Tristan H. Cockcroft is an American writer for ESPN.com and co-host of the ESPN Fantasy Focus Baseball Podcast with Eric Karabell. Cockcroft graduated from the College of New Jersey.

==Career==
Tristan H. Cockcroft is a senior writer for ESPN.com and co-host of the ESPN Fantasy Focus Baseball Podcast with Eric Karabell. Cockcroft is a two time LABR (League of Alternative Baseball Reality) and two-time TOUT wars champion. Cockcroft was inducted to the Fantasy Sports Writer Hall of Fame in 2012.

==Fantasy Focus Podcast==

===Cousin of the Podcast===
Prior to taking over as co-host of the Fantasy Focus Baseball Podcast from Matthew Berry and Nate Ravitz Cockcroft was a frequent contributor, to the extent that he earned the nickname "Cousin of the Podcast." Often taking the role of analyst alongside Ravitz, Cockcroft's fondness to calling player "streaky" was made famous by an oft-used drop on the show.

===And Sometimes Karabell and Cockcroft===
In 2013, Karabell and Cockcroft took over as co-hosts of the Friday edition of Fantasy Focus Baseball Podcasts. The change led Podcast theme songwriter Eric Hutchinson to produce a modified version of the theme song to be played on days when Cockcroft and Karabell hosted the show.

===Co-Host of Fantasy Focus Baseball Podcast===
On January 28, 2014, the era of Cockcroft and Karabell as full-time hosts of the Fantasy Focus Baseball Podcast began.

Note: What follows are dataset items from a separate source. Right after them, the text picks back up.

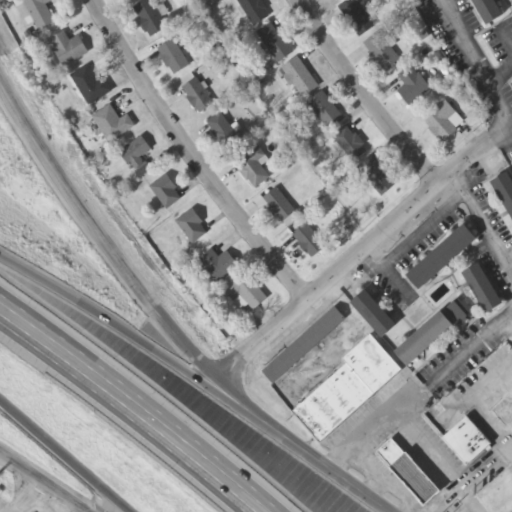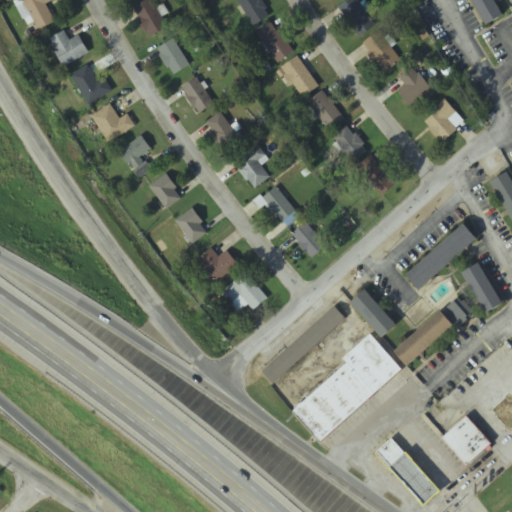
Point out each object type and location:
building: (333, 0)
building: (254, 11)
building: (489, 11)
building: (40, 13)
building: (357, 18)
building: (151, 19)
building: (276, 44)
building: (69, 49)
building: (383, 53)
building: (174, 58)
building: (300, 80)
building: (91, 87)
building: (413, 87)
road: (375, 95)
building: (199, 98)
building: (326, 112)
building: (444, 123)
building: (113, 125)
building: (224, 134)
building: (351, 145)
road: (196, 152)
building: (138, 158)
building: (253, 168)
building: (377, 177)
building: (505, 191)
building: (166, 193)
building: (278, 204)
building: (193, 226)
road: (103, 235)
building: (309, 241)
road: (357, 254)
building: (443, 257)
building: (220, 265)
building: (484, 288)
building: (245, 294)
building: (460, 312)
building: (375, 314)
building: (426, 339)
building: (305, 346)
road: (197, 377)
building: (349, 389)
road: (136, 405)
building: (502, 407)
building: (467, 441)
road: (64, 456)
building: (407, 470)
road: (43, 485)
road: (26, 498)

===League Formerly Known as the Man's League===
Cockcroft and Karabell are hosts of "The Man's League," a fantasy baseball league in which the listeners of the show play against Cockcroft, Karabell, and the show's producer, Jay Soderberg (aka Pod Vader). The "Man's League" was originally named as such due to the high number of team owners the league has, requiring participants to be knowledgeable of lesser known professional baseball players to be competitive. As of March 7, 2014, Cockcroft and Karabell have yet to officially announce the name of the league formerly known as the Man's League. However, they have indicated that admission to said league will be determined by Cockcroft, Karabell, and Soderberg on the simple basis of whether a listener's email can impress them.

===Geeky Stat of the Day===
One addition to the show brought by Cockcroft in the 2014 season is the Geeky Stat of the Day. During this segment of the show Cockcroft delivers an arcane stat that he expects will be useful to listeners as they evaluate their own fantasy teams.